___ AVAILABLE RECORDS ___
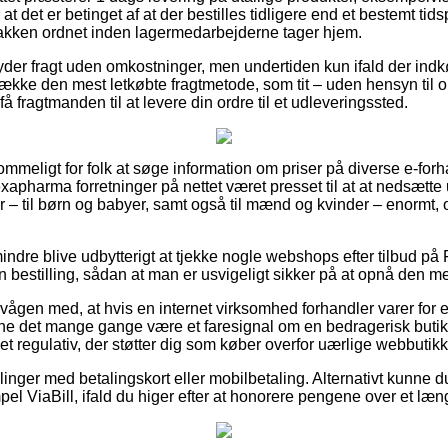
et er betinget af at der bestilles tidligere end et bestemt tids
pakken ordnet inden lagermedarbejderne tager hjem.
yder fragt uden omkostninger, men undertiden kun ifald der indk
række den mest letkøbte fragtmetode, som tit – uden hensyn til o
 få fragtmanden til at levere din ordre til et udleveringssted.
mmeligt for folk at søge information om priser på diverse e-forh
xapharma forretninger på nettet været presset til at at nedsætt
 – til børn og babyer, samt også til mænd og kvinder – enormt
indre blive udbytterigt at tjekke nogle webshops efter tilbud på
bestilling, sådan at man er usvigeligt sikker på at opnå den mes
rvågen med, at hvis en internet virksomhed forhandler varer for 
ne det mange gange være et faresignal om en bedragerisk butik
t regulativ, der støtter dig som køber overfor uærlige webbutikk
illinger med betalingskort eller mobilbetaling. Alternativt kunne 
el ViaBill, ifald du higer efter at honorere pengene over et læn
___
___ AVAILABLE RECORDS ___
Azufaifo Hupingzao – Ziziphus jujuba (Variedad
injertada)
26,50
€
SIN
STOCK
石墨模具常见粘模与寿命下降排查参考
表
___
WORK REQUIRED: Print the lines starting with the line that contains "et er betinget" and ending with the line that contains "mmeligt for folk", copying each one character for character.

RESULT OF THIS TASK:
et er betinget af at der bestilles tidligere end et bestemt tids
pakken ordnet inden lagermedarbejderne tager hjem.
yder fragt uden omkostninger, men undertiden kun ifald der indk
række den mest letkøbte fragtmetode, som tit – uden hensyn til o
 få fragtmanden til at levere din ordre til et udleveringssted.
mmeligt for folk at søge information om priser på diverse e-forh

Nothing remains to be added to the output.